If there was such a history then the Church would have never changed the former system of promulgating Canon Law. Canon lawyers were much more important (and numerous) before 1917. Canon Law was a messy labyrinth of Councils, Papal interpretations, and consensus opinions, built up over 19 centuries. Some Canons were still technically “in force” but discarded in practice, such as the 20th and final Canon of the Council of Nicaea (the first Ecumenical Council), which forbade kneeling on Sunday. No authority ever contravened this Canon - it was simply forgotten. And that’s OK, as long as the Bishops (who are the ultimate interpreters and enforcers of Canon Law within their Diocese) don’t object.

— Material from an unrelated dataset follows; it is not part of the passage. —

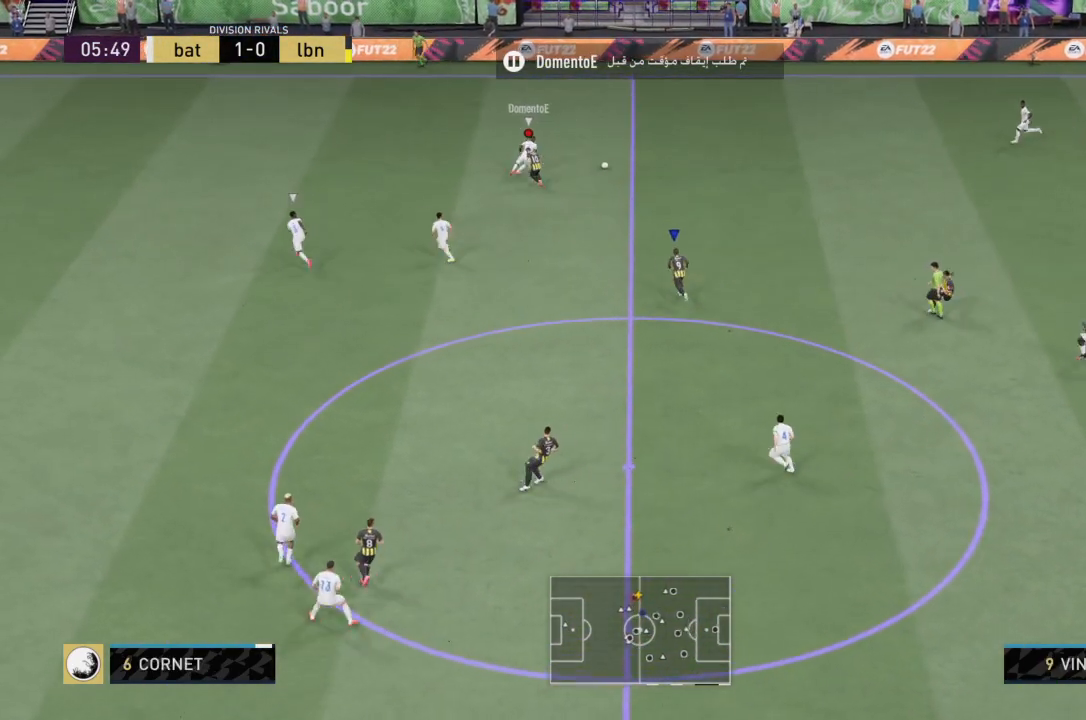
{"buttons": ["R2"], "left_stick": "up-right", "right_stick": "center", "events": [[167, "left_stick", "up-right"]]}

Bishops relied on Canon lawyers to advise them, but Canon lawyers often offered contradictory advice. It wasn’t uncommon for two Canons to apparently teach in opposition to each other. Individual Bishops were interpreting Canon Law independently, so what was canonical in one Diocese was not canonical in another. The Bishops SHOULD have interpreted Canon Law - that is their role as Bishop - but what constituted Canon Law was poorly defined. It was hard to say what Canon Law WAS.
The Catholic Church has a lot of institutional inertia. The old system of Canon Law SHOULD have been replaced a thousand years ago, but it wasn’t until 1917 that the Church finally threw in the towel on the old system and implemented a single authoritative set of Canons accessible to anyone - the First Edition of the Code of Canon Law. The Church abrogated every single Canon ever promulgated (for nearly nineteen centuries!) and replaced all of of that old, arcane and confusing Canon Law with a single resource. No more digging through Council Canons and Papal interpretations and whatever else.

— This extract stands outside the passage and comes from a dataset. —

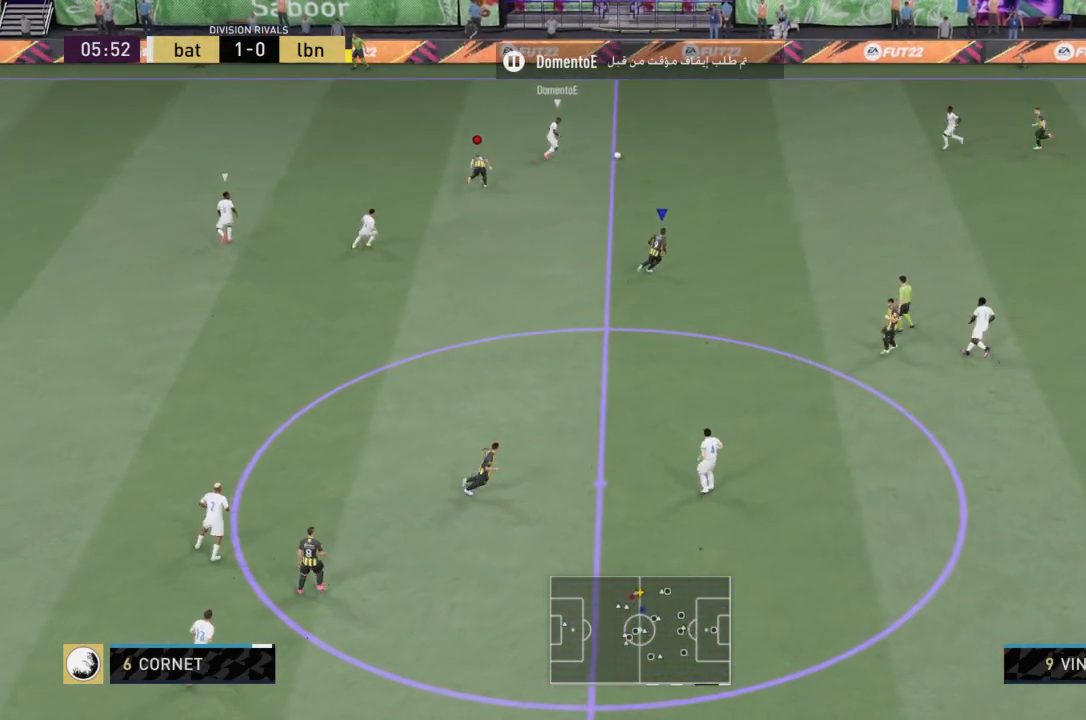
{"buttons": ["R2"], "left_stick": "up-right", "right_stick": "center", "events": []}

Each Bishop is STILL the ultimate interpreter of Canon Law for his Diocese, but at least the Bishop (and his Canon lawyer advisers) know, at least, WHAT constitutes Canon Law.
EDIT: In case someone stumbles upon this thread and thinks that the Church can change doctrine - that is not part of this discussion. Everything I have said refers to the RULES of the Church (such as how many times a priest can say Mass each day). Church DOCTRINE does not change.